**Directive A**
Starting with the first line of the records and going on through the line with "c'8 b8 c'4 |", write those lines out again with "Vl. I" changed to "Violin I" and nothing else altered. Leave the pictures out of your answer.
───── Source document
Our All-powerful PM
The Constitution in Article 7(1) declares that all powers in the Republic belong to the people, and, their exercise on behalf of the people shall be effected only under, and by the authority, of this Constitution.
For proper exercise of state power, it has created three organs -- legislature, executive and judiciary. Also, it distributed the state powers among them in such a way that none can cross its own jurisdictions and none can claim supremacy over others. As per the Constitution, the supremacy belongs to only the Constitution, which is a solemn expression of the will of the people who are the owners of the country.
In accordance with the Constitution, the Republic's legislative powers are exercised by parliament, judicial power by the judiciary with the Supreme Court at its apex. But the executive power is exercised by or under the authority of the prime minister, not by the cabinet. This means in fact the cabinet is not the executive. So, the prime minister is alone the executive. Moreover, the Constitution itself empowers the prime minister to influence the functions of parliament and the judiciary. And this has given birth to an all-powerful prime minister in Bangladesh.
Bangladesh's premier is unique in terms of power. It is really difficult to find such an all-powerful PM in any other country where parliamentary democracy exists and is practised more or less. Many compare the power Bangladesh's prime minister enjoys and exercises with that which used to be exercised by Russian czars long ago. Although in Bangladesh there is no king or queen, yet unfortunately the improper distribution of the state power has given rise to a prime ministerial dictatorship, paralysing the fundamental principles of parliamentary democracy.
──────────
───── Material supplied
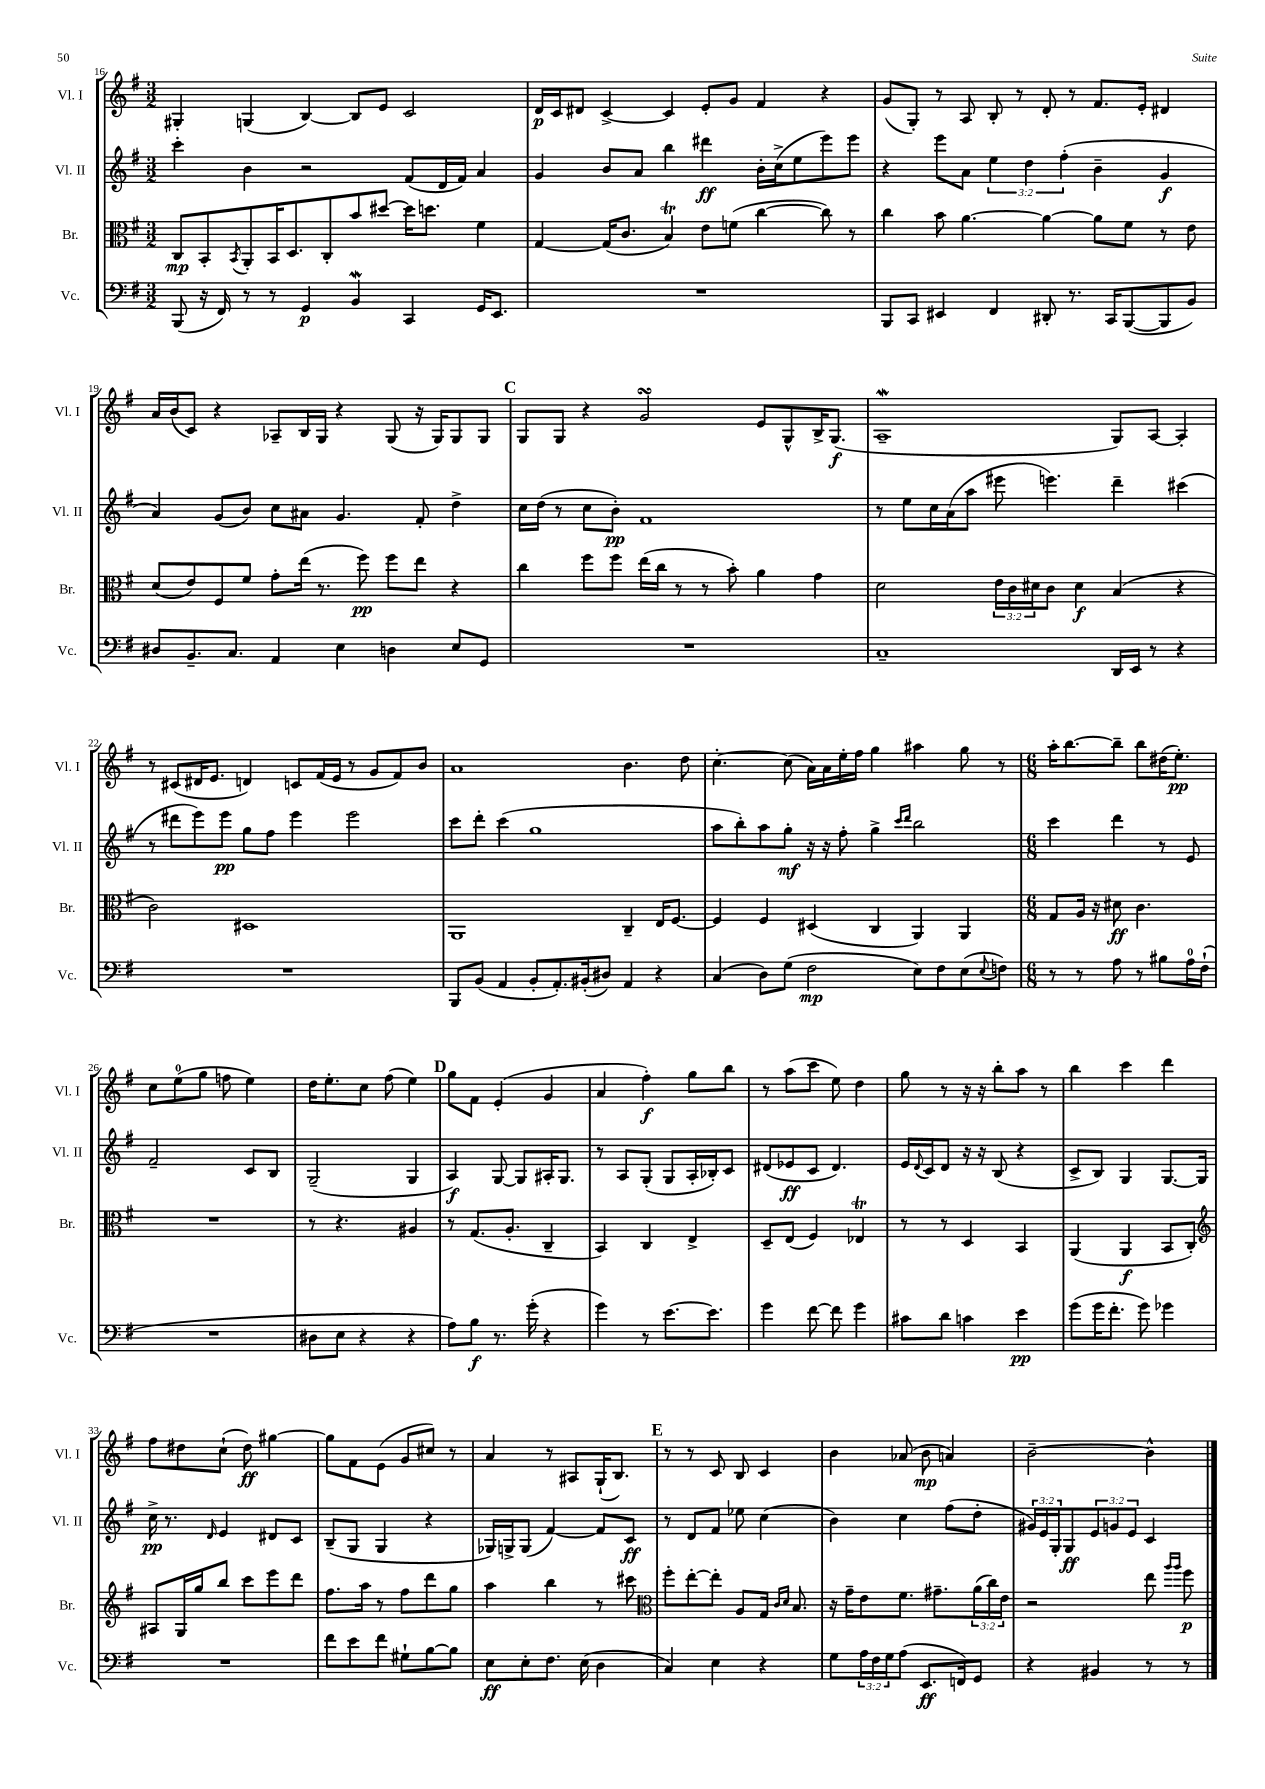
<<
\new StaffGroup <<
\new Staff = "s0" \with { instrumentName = "Vl. I" shortInstrumentName = "Vl. I" } {
    \clef treble \key g \major \numericTimeSignature \time 3/2
    gis4-. g4( b4~) b8 e'8 c'2 |
    d'16\p c'16 dis'8 c'4~-> c'4 e'8-. g'8 fis'4 r4 |
    g'8( g8-.) r8 a8 b8-. r8 d'8-. r8 fis'8. e'16-. dis'4 |
    a'16 b'16( c'8) r4 aes8-- b16 g16 r4 g8( r16 g16) g8 g8 |
    \mark \markup { \bold "C" } g8 g8 r4 g'2\turn e'8 g8-^ b16-> g8.\f( |
    a1--\mordent g8) a8~ a4-. |
    r8 cis'8( dis'16 e'8. d'4) c'8 fis'16( e'16 r8 g'8 fis'8) b'8 |
    a'1 b'4. d''8 |
    c''4.~-. c''8( a'16) a'16 e''16-. fis''16 g''4 ais''4 g''8 r8 |
    \numericTimeSignature \time 6/8 a''16-. b''8.~ b''8-- b''8 dis''16( e''8.-.\pp) |
    c''8 e''8-0( g''8 f''8 e''4) |
    d''16 e''8.-. c''8 fis''8( e''4) |
    \mark \markup { \bold "D" } g''8 fis'8 e'4-.( g'4 |
    a'4 fis''4-.\f) g''8 b''8 |
    r8 a''8( c'''8 e''8) d''4 |
    g''8 r8 r16 r16 b''8-. a''8 r8 |
    b''4 c'''4 d'''4 |
    fis''8 dis''8 c''8-!( dis''8\ff) gis''4~ |
    gis''8 fis'8 e'8( g'8 cis''8) r8 |
    a'4 r8 ais8 g16-!( b8.) |
    \mark \markup { \bold "E" } r8 r8 c'8 b8 c'4 |
    b'4 aes'8( b'8\mp a'4) |
    b'2~-- b'4-^ \bar "|." |
}
\new Staff = "s1" \with { instrumentName = "Vl. II" shortInstrumentName = "Vl. II" } {
    \clef treble \key g \major \numericTimeSignature \time 3/2 \override Staff.TupletNumber.text = #tuplet-number::calc-fraction-text
    c'''4-. b'4 r2 fis'8( d'16 fis'16) a'4 |
    g'4 b'8 a'8 b''4 dis'''4\ff b'16-. c''16->( e''8 e'''8) e'''8 |
    r4 e'''8 a'8 \tuplet 3/2 { e''4 d''4 fis''4-.( } b'4-- g'4\f |
    a'4) g'8( b'8) c''8 ais'8 g'4. fis'8-. d''4-> |
    \mark \markup { \bold "C" } c''16 d''16( r8 c''8 b'8-.\pp) fis'1 |
    r8 e''8 c''16 a'16( a''8 eis'''8 e'''4.) d'''4-- cis'''4( |
    r8 dis'''8 e'''8) e'''8\pp g''8 fis''8 e'''4 e'''2 |
    c'''8 d'''8-. c'''4( g''1 |
    a''8 b''8-.) a''8 g''8-.\mf r16 r16 fis''8-. g''4-> \grace { c'''16 d'''16 } b''2 |
    \numericTimeSignature \time 6/8 c'''4 d'''4 r8 e'8 |
    fis'2-- c'8 b8 |
    g2--( g4 |
    \mark \markup { \bold "D" } a4\f) g8~ g8 ais16-. g8. |
    r8 a8 g8-.( g8 a16-. bes16-.) c'8 |
    dis'8( ees'8\ff c'8 dis'4.) |
    e'16 \appoggiatura { d'8 } c'16 d'8 r16 r16 b8( r4 |
    c'8-> b8) g4 g8.~ g16 |
    c''16->\pp r8. \grace { d'16 } e'4 dis'8 c'8 |
    b8--( g8 g4 r4 |
    ges16) g16-> g8( fis'4~) fis'8 c'8\ff |
    \mark \markup { \bold "E" } r8 d'8 fis'8 ees''8 c''4( |
    b'4) c''4 fis''8( d''8-. |
    \tuplet 3/2 { gis'16) e'16 g16-. } g8\ff \tuplet 3/2 { e'8 g'8 e'8 } c'4 \bar "|." |
}
\new Staff = "s2" \with { instrumentName = "Br." shortInstrumentName = "Br." } {
    \clef alto \key g \major \numericTimeSignature \time 3/2 \override Staff.TupletNumber.text = #tuplet-number::calc-fraction-text
    c8\mp b,8-. \acciaccatura { b,8 } a,8-. b,16 d8. c8-. b'8 dis''8~ dis''16 d''8. fis'4 |
    g4~ g16( c'8. b4\trill) e'8 f'8( c''4~ c''8) r8 |
    c''4 b'8 a'4.~ a'4~ a'8 fis'8 r8 e'8 |
    d'8( e'8) fis8 fis'8 g'8-. e''16( r8. fis''8\pp) fis''8 e''8 r4 |
    \mark \markup { \bold "C" } c''4 fis''8 fis''8 e''16( c''16 r8 r8 b'8-.) a'4 g'4 |
    d'2 \tuplet 3/2 { e'16 c'16 dis'16 } c'8 dis'4\f b4( r4 |
    c'2) dis1 |
    a,1 c4-- e16 fis8.~ |
    fis4 fis4 dis4( c4 a,4) a,4 |
    \numericTimeSignature \time 6/8 g8 a16 r16 dis'8\ff c'4. |
    R2. |
    r8 r4. ais4 |
    \mark \markup { \bold "D" } r8 g8.( a8.-. c4-- |
    b,4) c4 e4-> |
    d8-- e8( fis4) ees4\trill |
    r8 r8 d4 b,4 |
    a,4( a,4\f b,8 c8-.) |
    \clef treble ais8 g16 g''16 b''8 c'''8 e'''8 d'''8 |
    fis''8. a''16 r8 fis''8 d'''8 g''8 |
    a''4 b''4 r8 cis'''8 |
    \mark \markup { \bold "E" } \clef alto fis''8-. e''8~-. e''8-. a8 g16 \grace { c'16 d'16 } b8. |
    r16 g'16-- e'8 fis'8. gis'8.-- \tuplet 3/2 { a'16( c''16) e'16 } |
    r2 e''8 \grace { a''16 a''16 } fis''8\p \bar "|." |
}
\new Staff = "s3" \with { instrumentName = "Vc." shortInstrumentName = "Vc." } {
    \clef bass \key g \major \numericTimeSignature \time 3/2 \override Staff.TupletNumber.text = #tuplet-number::calc-fraction-text
    b,,8( r16 fis,16) r8 r8 g,4\p b,4\mordent c,4 g,16 e,8. |
    R1. |
    b,,8 c,8 eis,4 fis,4 dis,8-. r8. c,16 b,,8~( b,,8 b,8) |
    dis8 b,8.-- c8. a,4 e4 d4 e8 g,8 |
    \mark \markup { \bold "C" } R1. |
    c1-- d,16 e,16 r8 r4 |
    R1. |
    b,,8 b,8( a,4 b,8-. a,8.-.) bis,16-.( dis8) a,4 r4 |
    c4( d8) g8( fis2\mp e8) fis8 e8( \appoggiatura { e8 } f8) |
    \numericTimeSignature \time 6/8 r8 r8 a8 r8 bis8 a16-0 fis16-!( |
    R2. |
    dis8 e8 r4 r4 |
    \mark \markup { \bold "D" } a8) b8\f r8. g'16-.( r4 |
    g'4) r8 e'8.~ e'8. |
    g'4 fis'8~ fis'8 g'4 |
    cis'8 d'8 c'4 e'4\pp |
    g'8( g'16 fis'8.-. g'8) ges'4 |
    R2. |
    fis'8 e'8 fis'8 gis8-! b8~ b8 |
    e8\ff e8-. fis8. e16( d4 |
    \mark \markup { \bold "E" } c4) e4 r4 |
    g8 \tuplet 3/2 { a16 fis16 g16 } a8( e,8.\ff f,16) g,8 |
    r4 bis,4 r8 r8 \bar "|." |
}
>>
>>
\layout { \context { \Score currentBarNumber = #16 } }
──────────
**Directive B**
According to the text about Bangladesh's prime minister, by whom is the executive power of the Republic exercised?

**Written answer A**
<<
\new StaffGroup <<
\new Staff = "s0" \with { instrumentName = "Violin I" shortInstrumentName = "Violin I" } {
    \clef treble \key g \major \numericTimeSignature \time 3/2
    gis4-. g4( b4~) b8 e'8 c'2 |
    d'16\p c'16 dis'8 c'4~-> c'4 e'8-. g'8 fis'4 r4 |
    g'8( g8-.) r8 a8 b8-. r8 d'8-. r8 fis'8. e'16-. dis'4 |
    a'16 b'16( c'8) r4 aes8-- b16 g16 r4 g8( r16 g16) g8 g8 |
    \mark \markup { \bold "C" } g8 g8 r4 g'2\turn e'8 g8-^ b16-> g8.\f( |
    a1--\mordent g8) a8~ a4-. |
    r8 cis'8( dis'16 e'8. d'4) c'8 fis'16( e'16 r8 g'8 fis'8) b'8 |
    a'1 b'4. d''8 |
    c''4.~-. c''8( a'16) a'16 e''16-. fis''16 g''4 ais''4 g''8 r8 |
    \numericTimeSignature \time 6/8 a''16-. b''8.~ b''8-- b''8 dis''16( e''8.-.\pp) |
    c''8 e''8-0( g''8 f''8 e''4) |
    d''16 e''8.-. c''8 fis''8( e''4) |
    \mark \markup { \bold "D" } g''8 fis'8 e'4-.( g'4 |
    a'4 fis''4-.\f) g''8 b''8 |
    r8 a''8( c'''8 e''8) d''4 |
    g''8 r8 r16 r16 b''8-. a''8 r8 |
    b''4 c'''4 d'''4 |
    fis''8 dis''8 c''8-!( dis''8\ff) gis''4~ |
    gis''8 fis'8 e'8( g'8 cis''8) r8 |
    a'4 r8 ais8 g16-!( b8.) |
    \mark \markup { \bold "E" } r8 r8 c'8 b8 c'4 |

**Written answer B**
By or under the authority of the prime minister, not by the cabinet.